▶ What you have to do
Only the pictures are to be left out; return the rest of the data exactly as it stands.

▶ Data below
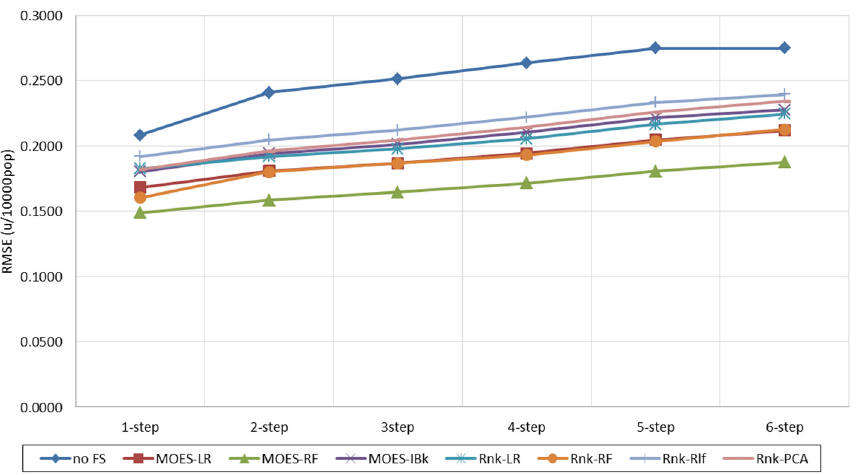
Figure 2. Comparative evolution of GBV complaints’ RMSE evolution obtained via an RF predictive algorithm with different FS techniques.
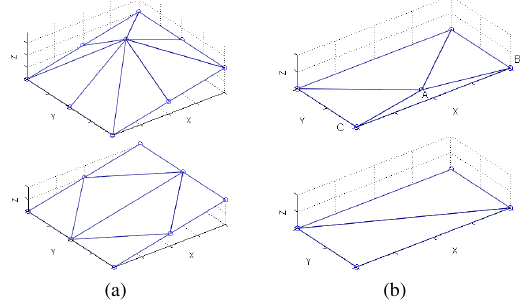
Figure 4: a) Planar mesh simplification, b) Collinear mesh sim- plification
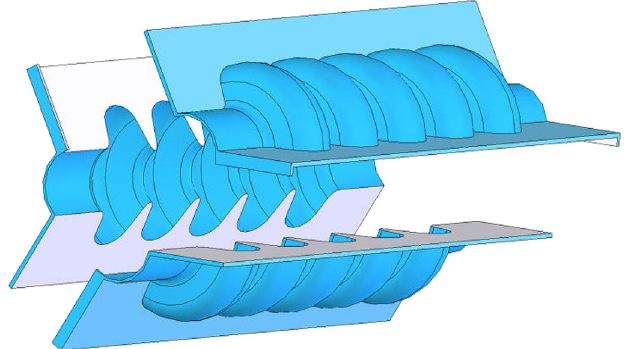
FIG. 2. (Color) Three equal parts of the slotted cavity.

▶ Solution to the problem
Figure 2. Comparative evolution of GBV complaints’ RMSE evolution obtained via an RF predictive algorithm with different FS techniques.
Figure 4: a) Planar mesh simplification, b) Collinear mesh sim- plification
FIG. 2. (Color) Three equal parts of the slotted cavity.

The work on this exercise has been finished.